Oberbürgermeisterin Beate Weber will Nachbesserungen bei der StVO-Novellierung


In einem Schreiben an Bundesverkehrsminister Reinhard Klimmt hat Oberbürgermeisterin Beate Weber sich dafür eingesetzt, die Einrichtung von Tempo-30-Zonen möglichst schnell neu zu regeln.

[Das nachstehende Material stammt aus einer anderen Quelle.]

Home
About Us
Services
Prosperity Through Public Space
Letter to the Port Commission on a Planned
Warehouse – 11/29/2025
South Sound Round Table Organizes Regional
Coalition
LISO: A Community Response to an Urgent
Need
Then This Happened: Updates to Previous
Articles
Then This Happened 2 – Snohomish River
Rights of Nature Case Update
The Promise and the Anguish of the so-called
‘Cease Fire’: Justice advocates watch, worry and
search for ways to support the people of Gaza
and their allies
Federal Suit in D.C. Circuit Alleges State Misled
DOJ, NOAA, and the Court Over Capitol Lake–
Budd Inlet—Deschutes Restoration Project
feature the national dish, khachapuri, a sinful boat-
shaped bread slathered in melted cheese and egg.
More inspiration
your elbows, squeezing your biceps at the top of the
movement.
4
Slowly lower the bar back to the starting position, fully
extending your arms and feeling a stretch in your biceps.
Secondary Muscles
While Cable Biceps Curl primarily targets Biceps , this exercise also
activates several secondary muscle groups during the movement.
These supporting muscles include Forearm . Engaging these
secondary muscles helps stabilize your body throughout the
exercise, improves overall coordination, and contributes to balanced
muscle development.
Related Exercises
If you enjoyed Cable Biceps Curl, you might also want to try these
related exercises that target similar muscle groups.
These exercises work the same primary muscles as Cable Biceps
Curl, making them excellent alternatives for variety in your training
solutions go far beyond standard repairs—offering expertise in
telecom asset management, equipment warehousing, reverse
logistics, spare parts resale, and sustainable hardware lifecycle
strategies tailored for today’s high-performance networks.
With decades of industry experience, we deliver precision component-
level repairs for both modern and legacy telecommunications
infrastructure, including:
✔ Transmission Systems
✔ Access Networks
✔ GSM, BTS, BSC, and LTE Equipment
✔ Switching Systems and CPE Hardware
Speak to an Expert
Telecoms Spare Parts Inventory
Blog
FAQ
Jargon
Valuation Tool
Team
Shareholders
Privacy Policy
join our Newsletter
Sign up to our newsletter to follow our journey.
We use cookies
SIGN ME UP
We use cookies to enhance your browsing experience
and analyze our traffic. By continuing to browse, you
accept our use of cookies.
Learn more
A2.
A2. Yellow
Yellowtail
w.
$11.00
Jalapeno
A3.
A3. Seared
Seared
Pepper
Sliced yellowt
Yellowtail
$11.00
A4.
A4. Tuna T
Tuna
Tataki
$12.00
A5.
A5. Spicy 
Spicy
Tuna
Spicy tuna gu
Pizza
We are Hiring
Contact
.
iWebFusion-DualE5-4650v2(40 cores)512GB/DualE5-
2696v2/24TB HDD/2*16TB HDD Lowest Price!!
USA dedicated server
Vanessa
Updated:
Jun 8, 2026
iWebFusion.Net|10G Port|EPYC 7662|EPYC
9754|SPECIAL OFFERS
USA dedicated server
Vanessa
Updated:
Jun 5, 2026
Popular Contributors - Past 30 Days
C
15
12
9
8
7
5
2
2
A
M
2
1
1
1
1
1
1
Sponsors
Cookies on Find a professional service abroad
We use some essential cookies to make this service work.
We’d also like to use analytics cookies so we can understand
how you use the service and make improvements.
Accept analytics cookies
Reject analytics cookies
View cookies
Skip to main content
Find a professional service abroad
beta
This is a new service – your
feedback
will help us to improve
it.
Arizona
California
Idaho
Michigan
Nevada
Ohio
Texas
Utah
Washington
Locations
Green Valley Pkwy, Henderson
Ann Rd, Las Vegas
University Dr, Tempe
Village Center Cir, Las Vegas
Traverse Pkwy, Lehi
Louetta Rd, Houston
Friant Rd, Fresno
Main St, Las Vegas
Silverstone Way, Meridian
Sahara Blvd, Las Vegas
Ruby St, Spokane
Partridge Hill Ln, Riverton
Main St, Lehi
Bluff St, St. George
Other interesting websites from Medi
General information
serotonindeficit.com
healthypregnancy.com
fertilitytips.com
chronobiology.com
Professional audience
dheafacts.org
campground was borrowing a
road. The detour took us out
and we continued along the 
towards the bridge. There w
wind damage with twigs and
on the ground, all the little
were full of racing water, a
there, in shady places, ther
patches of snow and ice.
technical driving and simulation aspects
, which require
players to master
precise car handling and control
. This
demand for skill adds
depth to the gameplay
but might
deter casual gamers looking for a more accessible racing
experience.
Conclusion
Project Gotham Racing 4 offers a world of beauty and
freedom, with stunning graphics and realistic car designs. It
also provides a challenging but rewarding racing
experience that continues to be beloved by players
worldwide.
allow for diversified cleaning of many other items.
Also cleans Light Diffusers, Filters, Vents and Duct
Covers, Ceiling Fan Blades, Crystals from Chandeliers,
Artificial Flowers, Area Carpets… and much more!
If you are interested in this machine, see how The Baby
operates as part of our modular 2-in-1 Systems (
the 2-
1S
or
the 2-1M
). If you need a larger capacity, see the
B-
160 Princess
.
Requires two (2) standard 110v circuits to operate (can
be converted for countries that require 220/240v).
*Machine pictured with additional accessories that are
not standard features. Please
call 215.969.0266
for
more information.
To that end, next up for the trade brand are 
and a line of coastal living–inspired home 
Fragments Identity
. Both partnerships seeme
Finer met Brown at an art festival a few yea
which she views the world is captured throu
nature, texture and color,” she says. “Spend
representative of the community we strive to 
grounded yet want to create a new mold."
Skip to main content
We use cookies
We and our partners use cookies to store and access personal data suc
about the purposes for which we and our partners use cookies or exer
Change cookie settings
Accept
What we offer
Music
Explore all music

Grundsätzlich sei zu begrüßen, heißt es in der Stellungnahme, dass die Kommunen künftig größere Spielräume bei der Anordnung von Tempo-30-Zonen haben sollten. Allerdings sollten einige geplante Maßnahmen noch einmal daraufhin überprüft werden, ob sie das anvisierte Ziel wirklich erreichen können. Falls die Neuregelung wie geplant in Kraft trete, so die Oberbürgermeisterin, "würde dies für viele Städte und Gemeinden einen Rückfall in bereits überwunden geglaubte Zeiten bedeuten".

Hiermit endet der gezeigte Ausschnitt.